# Concurrent files access and responsiveness



## tobe (Feb 28, 2009)

Hi BSD people,

Just like any other OS i've used so far, my FreeBSD setup (7.1 stable) lacks of responsiveness when more than one application access the filesystem.

Nowadays, CPUs are fast, and running a few processes in parallel is barely noticeable, but when a few processes access the filesystem concurrently, it become really noticeable.

For example, when i'm running Transmission with a few torrents active, my whole system is slowed down while Transmission is only using less than 10% of my CPU. (My internet connection is rather fast, 100 mbits/s, so most of the time my download speed is around 1 mbytes/s).

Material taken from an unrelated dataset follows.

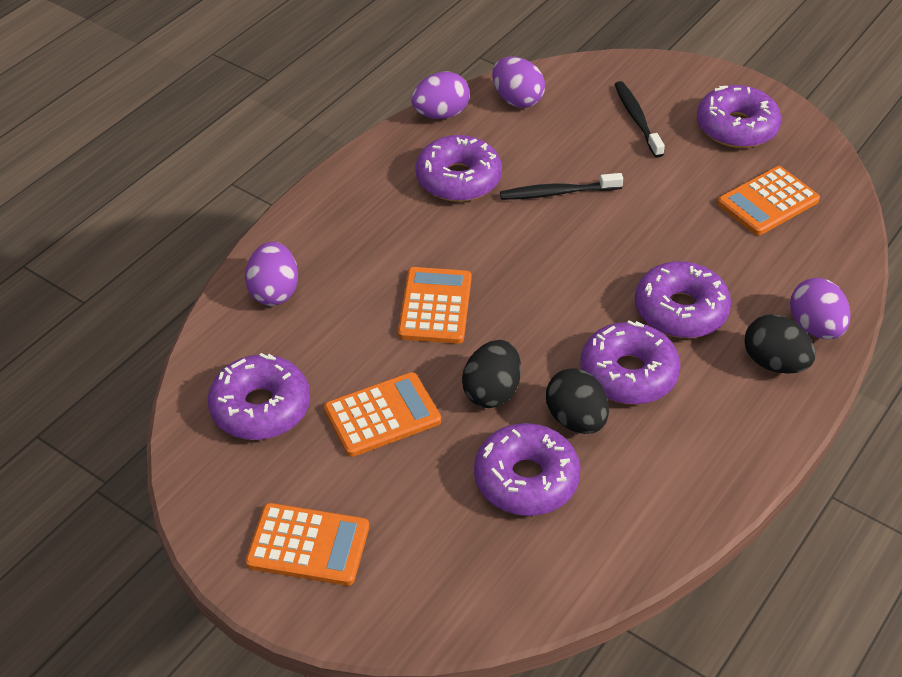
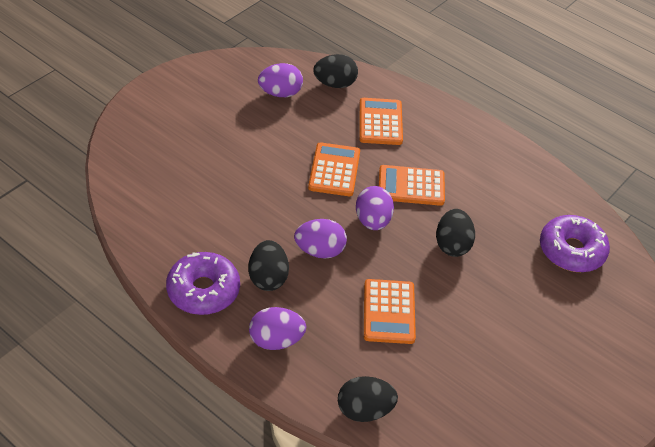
black egg: [462,340,521,408] [546,368,609,434] [744,314,815,374] = 3 -> [249,240,289,291] [313,54,358,88] [338,376,398,422] [436,209,475,257] = 4
black toothbrush: [500,173,623,200] [614,81,665,158] = 2 -> none = 0
purple donut: [208,353,310,440] [415,135,502,202] [474,423,580,516] [581,321,681,405] [635,261,731,338] [697,85,781,148] = 6 -> [166,252,240,315] [540,215,610,272] = 2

So i was wondering, is there any priority management for file access (like 'nice' for the processes) ? Can i run an application and tell the system that this application will access files with a lower priority ?

Thanks,
Jean-Baptiste


----------



## plamaiziere (Mar 1, 2009)

tobe said:
			
		

> Hi BSD people,
> 
> So i was wondering, is there any priority management for file access (like 'nice' for the processes) ? Can i run an application and tell the system that this application will access files with a lower priority ?



No there is no such facility. There is a "geom scheduler" in developement, but I didn't try it.

See:
http://lists.freebsd.org/pipermail/freebsd-stable/2009-January/047597.html


----------



## Djn (Mar 1, 2009)

Ooh, that scheduler looks like a very good idea. I'll have to test it at some point.


----------



## tobe (Mar 1, 2009)

plamaiziere said:
			
		

> No there is no such facility. There is a "geom scheduler" in developement, but I didn't try it.
> 
> See:
> http://lists.freebsd.org/pipermail/freebsd-stable/2009-January/047597.html



Wow it looks really interesting, thanks !

edit:
More information here:
http://algo.ing.unimo.it/people/paolo/disk_sched/


----------



## ArtemD (Mar 5, 2009)

tobe said:
			
		

> Wow it looks really interesting, thanks !
> 
> edit:
> More information here:
> http://algo.ing.unimo.it/people/paolo/disk_sched/



Looks interesting. If it's stable I hope it gets merged into kernel.


----------